-- Available data follows --

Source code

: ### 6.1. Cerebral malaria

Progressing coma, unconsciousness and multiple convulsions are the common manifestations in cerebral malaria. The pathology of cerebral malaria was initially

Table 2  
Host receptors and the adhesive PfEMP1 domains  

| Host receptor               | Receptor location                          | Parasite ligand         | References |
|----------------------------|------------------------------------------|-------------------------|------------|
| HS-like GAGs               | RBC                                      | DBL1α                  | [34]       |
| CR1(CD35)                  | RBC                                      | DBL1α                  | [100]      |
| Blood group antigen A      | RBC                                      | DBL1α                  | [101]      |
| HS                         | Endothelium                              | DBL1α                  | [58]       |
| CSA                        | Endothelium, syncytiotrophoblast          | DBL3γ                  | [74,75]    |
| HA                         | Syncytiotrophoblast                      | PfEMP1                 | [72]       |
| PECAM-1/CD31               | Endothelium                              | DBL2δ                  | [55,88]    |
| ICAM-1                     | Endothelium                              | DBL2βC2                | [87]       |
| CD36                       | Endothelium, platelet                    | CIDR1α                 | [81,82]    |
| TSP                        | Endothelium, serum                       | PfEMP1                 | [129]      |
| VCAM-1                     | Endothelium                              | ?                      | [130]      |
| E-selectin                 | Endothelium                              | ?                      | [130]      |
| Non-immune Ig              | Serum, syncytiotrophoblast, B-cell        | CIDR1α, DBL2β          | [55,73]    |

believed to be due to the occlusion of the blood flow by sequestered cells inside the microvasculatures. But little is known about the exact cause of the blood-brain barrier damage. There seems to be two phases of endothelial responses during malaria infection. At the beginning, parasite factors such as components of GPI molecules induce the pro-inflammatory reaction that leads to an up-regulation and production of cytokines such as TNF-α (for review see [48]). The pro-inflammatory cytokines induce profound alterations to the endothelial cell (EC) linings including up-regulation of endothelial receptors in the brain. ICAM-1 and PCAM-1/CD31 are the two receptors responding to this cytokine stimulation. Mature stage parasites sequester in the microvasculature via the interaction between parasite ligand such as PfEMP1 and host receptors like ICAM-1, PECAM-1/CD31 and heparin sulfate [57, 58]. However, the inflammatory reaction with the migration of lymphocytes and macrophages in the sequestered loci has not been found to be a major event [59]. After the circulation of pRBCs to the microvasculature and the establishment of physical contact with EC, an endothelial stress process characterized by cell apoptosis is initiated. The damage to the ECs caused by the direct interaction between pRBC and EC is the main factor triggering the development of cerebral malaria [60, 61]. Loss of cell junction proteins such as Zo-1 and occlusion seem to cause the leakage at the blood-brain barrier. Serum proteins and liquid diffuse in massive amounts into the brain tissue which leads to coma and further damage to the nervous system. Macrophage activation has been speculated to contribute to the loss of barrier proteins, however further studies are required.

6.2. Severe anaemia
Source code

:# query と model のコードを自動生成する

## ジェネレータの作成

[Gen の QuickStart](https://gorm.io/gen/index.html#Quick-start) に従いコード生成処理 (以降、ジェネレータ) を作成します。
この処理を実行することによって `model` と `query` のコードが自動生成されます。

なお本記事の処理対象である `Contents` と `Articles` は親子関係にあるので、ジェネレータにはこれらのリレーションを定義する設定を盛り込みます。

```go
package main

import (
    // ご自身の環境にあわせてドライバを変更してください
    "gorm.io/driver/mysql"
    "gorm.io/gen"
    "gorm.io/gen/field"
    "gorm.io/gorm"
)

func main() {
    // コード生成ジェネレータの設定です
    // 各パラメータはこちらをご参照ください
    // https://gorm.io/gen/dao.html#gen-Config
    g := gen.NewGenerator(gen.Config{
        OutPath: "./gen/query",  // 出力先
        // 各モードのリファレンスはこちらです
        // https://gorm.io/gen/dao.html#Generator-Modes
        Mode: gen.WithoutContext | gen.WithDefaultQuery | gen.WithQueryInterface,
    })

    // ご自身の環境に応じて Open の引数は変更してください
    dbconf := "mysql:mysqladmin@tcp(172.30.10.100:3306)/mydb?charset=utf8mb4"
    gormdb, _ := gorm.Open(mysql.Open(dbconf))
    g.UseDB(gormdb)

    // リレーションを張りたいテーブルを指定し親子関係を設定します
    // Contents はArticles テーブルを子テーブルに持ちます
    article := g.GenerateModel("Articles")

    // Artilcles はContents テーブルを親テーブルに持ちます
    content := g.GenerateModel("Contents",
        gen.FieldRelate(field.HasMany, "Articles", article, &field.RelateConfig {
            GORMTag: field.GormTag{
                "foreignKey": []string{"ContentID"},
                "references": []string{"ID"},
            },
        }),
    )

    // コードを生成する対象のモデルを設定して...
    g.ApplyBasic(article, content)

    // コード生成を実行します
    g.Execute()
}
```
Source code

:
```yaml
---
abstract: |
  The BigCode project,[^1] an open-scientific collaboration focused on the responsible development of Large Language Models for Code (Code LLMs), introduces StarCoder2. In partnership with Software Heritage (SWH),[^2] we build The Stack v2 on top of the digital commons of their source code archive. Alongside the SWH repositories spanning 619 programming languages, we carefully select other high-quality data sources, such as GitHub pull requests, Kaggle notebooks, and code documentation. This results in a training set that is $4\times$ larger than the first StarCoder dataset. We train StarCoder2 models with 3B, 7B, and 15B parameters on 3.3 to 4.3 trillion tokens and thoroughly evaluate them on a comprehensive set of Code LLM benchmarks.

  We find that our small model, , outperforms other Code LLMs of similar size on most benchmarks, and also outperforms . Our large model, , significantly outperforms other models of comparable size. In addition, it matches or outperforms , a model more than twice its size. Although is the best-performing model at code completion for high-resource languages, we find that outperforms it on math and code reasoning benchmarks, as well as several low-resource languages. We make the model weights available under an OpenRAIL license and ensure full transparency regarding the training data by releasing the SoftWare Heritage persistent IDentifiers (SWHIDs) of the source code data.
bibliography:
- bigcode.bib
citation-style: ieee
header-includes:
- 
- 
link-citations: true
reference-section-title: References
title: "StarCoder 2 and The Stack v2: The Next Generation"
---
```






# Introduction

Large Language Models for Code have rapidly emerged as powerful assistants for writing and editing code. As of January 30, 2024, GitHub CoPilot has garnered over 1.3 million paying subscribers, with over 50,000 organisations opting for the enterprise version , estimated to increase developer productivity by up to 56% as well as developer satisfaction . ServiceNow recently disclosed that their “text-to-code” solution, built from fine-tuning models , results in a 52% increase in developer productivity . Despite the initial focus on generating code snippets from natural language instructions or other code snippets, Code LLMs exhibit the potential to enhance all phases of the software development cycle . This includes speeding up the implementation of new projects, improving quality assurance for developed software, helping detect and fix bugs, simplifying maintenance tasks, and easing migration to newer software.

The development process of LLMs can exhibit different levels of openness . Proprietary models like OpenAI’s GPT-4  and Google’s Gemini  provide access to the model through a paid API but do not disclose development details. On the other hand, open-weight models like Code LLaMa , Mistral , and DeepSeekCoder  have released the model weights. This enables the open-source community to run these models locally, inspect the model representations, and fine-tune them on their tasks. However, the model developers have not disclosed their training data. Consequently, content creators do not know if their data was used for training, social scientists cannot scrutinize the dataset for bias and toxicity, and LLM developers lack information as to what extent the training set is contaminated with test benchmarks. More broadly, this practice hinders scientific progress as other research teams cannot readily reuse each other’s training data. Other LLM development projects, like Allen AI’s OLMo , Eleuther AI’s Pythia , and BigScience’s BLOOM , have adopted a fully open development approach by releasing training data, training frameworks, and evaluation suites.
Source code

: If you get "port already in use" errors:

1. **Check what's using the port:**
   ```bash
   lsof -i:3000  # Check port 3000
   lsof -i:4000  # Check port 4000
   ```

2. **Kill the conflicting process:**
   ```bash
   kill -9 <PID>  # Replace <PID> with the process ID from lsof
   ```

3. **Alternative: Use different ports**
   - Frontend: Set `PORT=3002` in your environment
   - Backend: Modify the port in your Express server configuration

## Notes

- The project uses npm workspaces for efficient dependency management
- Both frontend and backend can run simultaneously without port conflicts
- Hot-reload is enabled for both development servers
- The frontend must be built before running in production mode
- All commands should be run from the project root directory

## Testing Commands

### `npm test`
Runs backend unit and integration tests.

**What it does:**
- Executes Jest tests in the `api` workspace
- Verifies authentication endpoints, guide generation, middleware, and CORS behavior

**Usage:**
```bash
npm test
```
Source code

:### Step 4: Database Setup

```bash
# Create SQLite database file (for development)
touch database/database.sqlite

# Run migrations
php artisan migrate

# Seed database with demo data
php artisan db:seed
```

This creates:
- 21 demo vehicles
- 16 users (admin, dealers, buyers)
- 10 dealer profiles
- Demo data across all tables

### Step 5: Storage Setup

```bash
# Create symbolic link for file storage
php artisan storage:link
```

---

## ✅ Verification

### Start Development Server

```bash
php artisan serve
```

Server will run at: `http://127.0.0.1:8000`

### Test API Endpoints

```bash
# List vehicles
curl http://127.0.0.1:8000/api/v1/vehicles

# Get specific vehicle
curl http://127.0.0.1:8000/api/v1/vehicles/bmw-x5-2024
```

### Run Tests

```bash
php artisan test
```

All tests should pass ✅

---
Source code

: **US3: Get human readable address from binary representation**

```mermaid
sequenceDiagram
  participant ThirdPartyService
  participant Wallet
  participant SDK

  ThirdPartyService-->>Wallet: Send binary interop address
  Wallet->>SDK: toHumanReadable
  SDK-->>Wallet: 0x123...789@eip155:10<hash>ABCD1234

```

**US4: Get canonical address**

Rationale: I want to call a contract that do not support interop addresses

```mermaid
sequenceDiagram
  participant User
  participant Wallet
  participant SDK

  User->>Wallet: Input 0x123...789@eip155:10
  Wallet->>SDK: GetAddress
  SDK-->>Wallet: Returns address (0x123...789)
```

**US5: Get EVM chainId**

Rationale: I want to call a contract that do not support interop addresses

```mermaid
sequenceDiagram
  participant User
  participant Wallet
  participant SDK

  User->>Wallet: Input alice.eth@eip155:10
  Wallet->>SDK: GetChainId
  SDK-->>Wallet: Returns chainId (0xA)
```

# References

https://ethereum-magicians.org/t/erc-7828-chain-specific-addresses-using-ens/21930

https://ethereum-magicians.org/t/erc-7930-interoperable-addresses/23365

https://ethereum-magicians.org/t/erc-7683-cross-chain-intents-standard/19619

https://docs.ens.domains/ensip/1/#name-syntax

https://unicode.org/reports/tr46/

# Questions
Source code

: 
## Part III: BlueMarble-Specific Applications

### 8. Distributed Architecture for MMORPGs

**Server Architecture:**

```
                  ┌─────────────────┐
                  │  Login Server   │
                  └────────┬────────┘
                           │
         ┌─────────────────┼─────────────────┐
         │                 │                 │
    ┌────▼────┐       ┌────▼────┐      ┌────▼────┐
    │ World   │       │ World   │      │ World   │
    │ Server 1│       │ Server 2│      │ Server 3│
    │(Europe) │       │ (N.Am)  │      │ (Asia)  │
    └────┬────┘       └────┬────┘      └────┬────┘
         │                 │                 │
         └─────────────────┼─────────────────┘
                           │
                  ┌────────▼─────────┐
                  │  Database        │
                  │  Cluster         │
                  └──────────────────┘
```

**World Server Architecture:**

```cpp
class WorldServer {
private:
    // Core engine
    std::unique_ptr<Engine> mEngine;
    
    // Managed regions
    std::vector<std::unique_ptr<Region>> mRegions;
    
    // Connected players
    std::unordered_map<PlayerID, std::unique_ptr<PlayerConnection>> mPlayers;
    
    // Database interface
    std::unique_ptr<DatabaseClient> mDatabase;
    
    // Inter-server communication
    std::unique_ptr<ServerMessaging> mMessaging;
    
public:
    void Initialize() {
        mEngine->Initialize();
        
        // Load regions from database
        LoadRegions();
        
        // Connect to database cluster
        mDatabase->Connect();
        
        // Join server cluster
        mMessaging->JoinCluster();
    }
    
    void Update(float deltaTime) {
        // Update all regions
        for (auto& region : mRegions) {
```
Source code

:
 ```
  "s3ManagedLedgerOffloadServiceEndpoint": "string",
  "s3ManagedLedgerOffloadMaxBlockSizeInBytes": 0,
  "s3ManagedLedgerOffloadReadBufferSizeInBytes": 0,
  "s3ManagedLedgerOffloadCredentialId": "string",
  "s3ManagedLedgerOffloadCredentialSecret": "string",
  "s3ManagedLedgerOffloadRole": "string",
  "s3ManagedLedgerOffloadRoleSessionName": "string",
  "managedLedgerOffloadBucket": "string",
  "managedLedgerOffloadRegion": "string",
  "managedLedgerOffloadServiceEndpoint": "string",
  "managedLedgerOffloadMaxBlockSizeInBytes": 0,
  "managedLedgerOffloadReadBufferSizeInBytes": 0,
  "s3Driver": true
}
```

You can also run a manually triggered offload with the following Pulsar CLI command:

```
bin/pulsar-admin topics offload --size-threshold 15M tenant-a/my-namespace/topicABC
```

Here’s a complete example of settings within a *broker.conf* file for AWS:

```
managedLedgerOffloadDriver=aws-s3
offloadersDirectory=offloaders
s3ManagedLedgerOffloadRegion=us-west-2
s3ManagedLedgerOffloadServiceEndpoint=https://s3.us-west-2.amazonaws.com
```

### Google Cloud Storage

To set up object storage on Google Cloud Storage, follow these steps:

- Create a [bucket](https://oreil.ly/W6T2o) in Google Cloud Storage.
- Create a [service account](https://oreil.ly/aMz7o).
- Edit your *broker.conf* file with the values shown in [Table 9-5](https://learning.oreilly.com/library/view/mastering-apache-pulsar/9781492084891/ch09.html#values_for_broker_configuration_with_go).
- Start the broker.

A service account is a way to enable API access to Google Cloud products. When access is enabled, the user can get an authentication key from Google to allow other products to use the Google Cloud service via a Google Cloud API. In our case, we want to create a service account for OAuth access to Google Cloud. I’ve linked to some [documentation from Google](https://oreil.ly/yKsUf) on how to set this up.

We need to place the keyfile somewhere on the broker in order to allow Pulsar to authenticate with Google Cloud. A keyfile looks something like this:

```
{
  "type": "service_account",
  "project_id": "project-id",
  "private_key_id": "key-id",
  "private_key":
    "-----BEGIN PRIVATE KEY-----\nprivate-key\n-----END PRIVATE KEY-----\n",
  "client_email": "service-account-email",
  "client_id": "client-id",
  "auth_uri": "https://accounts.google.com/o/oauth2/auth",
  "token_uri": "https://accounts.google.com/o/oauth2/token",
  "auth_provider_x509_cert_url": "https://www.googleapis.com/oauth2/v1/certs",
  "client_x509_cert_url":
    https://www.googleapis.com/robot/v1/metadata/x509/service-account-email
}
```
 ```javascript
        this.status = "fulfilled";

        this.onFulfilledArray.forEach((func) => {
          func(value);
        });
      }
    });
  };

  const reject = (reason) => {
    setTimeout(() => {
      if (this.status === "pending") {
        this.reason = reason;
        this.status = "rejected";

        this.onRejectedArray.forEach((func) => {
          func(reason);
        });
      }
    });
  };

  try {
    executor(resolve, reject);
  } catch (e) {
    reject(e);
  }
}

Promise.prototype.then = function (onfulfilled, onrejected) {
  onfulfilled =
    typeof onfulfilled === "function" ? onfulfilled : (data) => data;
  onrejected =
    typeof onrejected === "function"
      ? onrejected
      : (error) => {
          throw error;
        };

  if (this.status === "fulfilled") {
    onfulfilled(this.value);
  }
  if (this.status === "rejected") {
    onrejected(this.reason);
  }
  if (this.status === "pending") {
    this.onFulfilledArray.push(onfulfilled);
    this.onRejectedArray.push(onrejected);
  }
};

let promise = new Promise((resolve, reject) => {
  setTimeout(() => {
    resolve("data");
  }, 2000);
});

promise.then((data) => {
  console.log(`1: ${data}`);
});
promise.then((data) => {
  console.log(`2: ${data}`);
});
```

-- Available data concluded --

## [Your goal]
Print, please, the lines above from the very first through the one that holds "Serum, syncytiotrophoblast, B-cell", both included, word for word and with nothing else.

## [Response for this exercise]
Source code

: ### 6.1. Cerebral malaria

Progressing coma, unconsciousness and multiple convulsions are the common manifestations in cerebral malaria. The pathology of cerebral malaria was initially

Table 2  
Host receptors and the adhesive PfEMP1 domains  

| Host receptor               | Receptor location                          | Parasite ligand         | References |
|----------------------------|------------------------------------------|-------------------------|------------|
| HS-like GAGs               | RBC                                      | DBL1α                  | [34]       |
| CR1(CD35)                  | RBC                                      | DBL1α                  | [100]      |
| Blood group antigen A      | RBC                                      | DBL1α                  | [101]      |
| HS                         | Endothelium                              | DBL1α                  | [58]       |
| CSA                        | Endothelium, syncytiotrophoblast          | DBL3γ                  | [74,75]    |
| HA                         | Syncytiotrophoblast                      | PfEMP1                 | [72]       |
| PECAM-1/CD31               | Endothelium                              | DBL2δ                  | [55,88]    |
| ICAM-1                     | Endothelium                              | DBL2βC2                | [87]       |
| CD36                       | Endothelium, platelet                    | CIDR1α                 | [81,82]    |
| TSP                        | Endothelium, serum                       | PfEMP1                 | [129]      |
| VCAM-1                     | Endothelium                              | ?                      | [130]      |
| E-selectin                 | Endothelium                              | ?                      | [130]      |
| Non-immune Ig              | Serum, syncytiotrophoblast, B-cell        | CIDR1α, DBL2β          | [55,73]    |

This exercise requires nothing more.